Y una segunda que siendo o considerándome creyente, pudiera parecer antagónica con ese viaje. Siempre he pensado que un viaje, una peregrinación así, debe ser algo muy íntimo; sin prisas, sin horarios que cumplir, sin marabuntas de gentes ni ruidos. Con momentos para la interiorización completa; con silencios en silencio; con plegarias mirando al cielo y no a la hora de un reloj. Algo que era imposible de verse cumplido en este tipo de peregrinaciones organizadas en grupo.
Viajar por tanto, no viajé. No pisé Tierra Santa, pero estuve. Estuve en pensamiento y oraciones. Con un deseo claro en las plegarias que no era otro que el éxito espiritual de esa avanzadilla de unos pocos con los que también en la distancia íbamos muchos.
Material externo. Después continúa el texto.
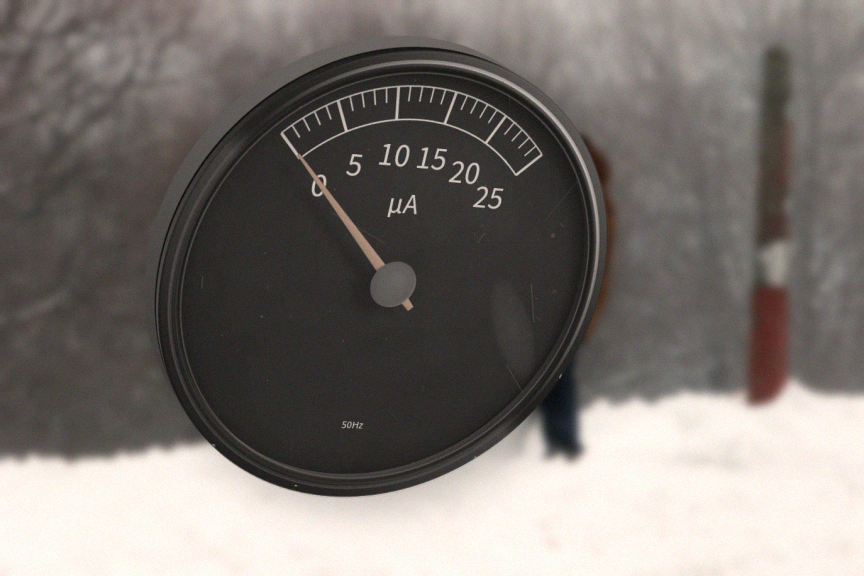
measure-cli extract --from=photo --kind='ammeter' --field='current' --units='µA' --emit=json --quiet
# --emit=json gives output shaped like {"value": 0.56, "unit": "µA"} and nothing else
{"value": 0, "unit": "µA"}
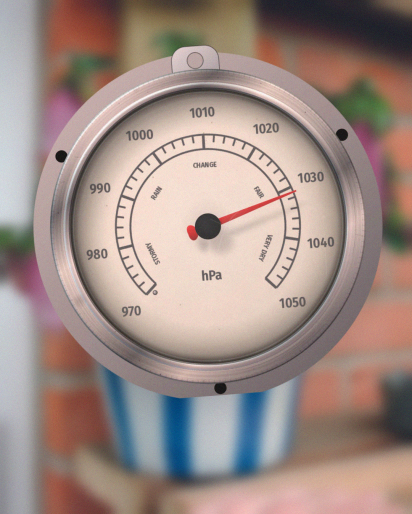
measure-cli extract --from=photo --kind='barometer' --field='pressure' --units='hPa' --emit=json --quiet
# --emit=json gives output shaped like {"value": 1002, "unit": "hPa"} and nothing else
{"value": 1031, "unit": "hPa"}
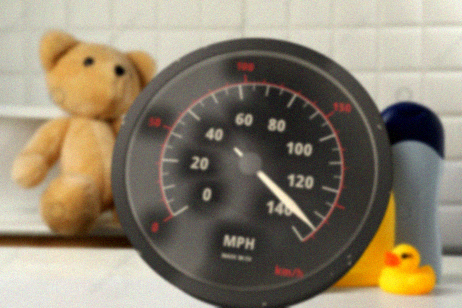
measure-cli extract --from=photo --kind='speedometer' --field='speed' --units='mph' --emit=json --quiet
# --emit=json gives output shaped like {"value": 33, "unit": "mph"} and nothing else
{"value": 135, "unit": "mph"}
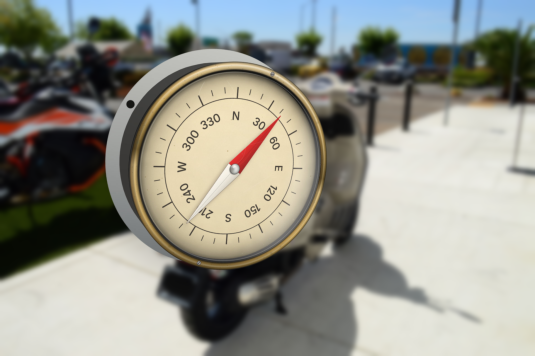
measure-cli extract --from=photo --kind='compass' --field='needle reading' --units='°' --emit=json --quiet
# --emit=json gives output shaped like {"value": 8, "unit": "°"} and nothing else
{"value": 40, "unit": "°"}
Pedí por encontrarme a su vuelta unos ojos con brillo color Dios; pedí por uniones de brazos más que de boquillas; pedí por alegrías vestidas de humilde gala; pedí por abrazos sinceros de hermanos en la fe; pedí, pedí, pedí…
y no hallé.
Quizás mucho pedí; quizás mucho esperé.
Pasaron los días, hablé con varios, me crucé con otros y observé a todos. De todos los colores, tamaños y género.
Quise saber, siendo todo oídos; quise escuchar y sentir removerse en mí una pizca de otros tiempos de parroquia alegre, aparentemente unida y con ganas de no demostrar cosas sino de serlo. Aquellos tiempos de risas comunes, lágrimas compartidas y esfuerzo por un bien común.
Y no lo hallé.
He encontrado incluso frialdades de palabra y obra, orgullos sempiternos que ni el polvo de un desierto consiguieron ocultar; pensamientos llenos de ruidos malsanos y en general, un punto y seguido en un capítulo que no acaba nunca en uno nuevo y mejor en la historia que entre todos pienso yo deberíamos escribir.
Quizás alguna chispa, un atisbo de brillo en los ojos, unas palabras extrañamente pronunciadas en un tono de esperanza; pero poco más.
¿Quién soy yo para sentenciar esto? Nadie. Sólo un simple opinante que opina.
Sólo un tipo que observa, intenta escuchar más que oír y sentir más que ver. Así lo pienso y así lo digo.
No obstante, seré positivo y pensaré que tiempo al tiempo; que ese grupo que partió, que ese grupo que regresó, trajo consigo en alguno de sus miembros una semilla que necesita reposo, cuidados y madurez para alcanzar la plenitud que particular y “egoístamente” en el momento actual, pienso se quedó a muchos kilómetros de aquí detrás de una muralla.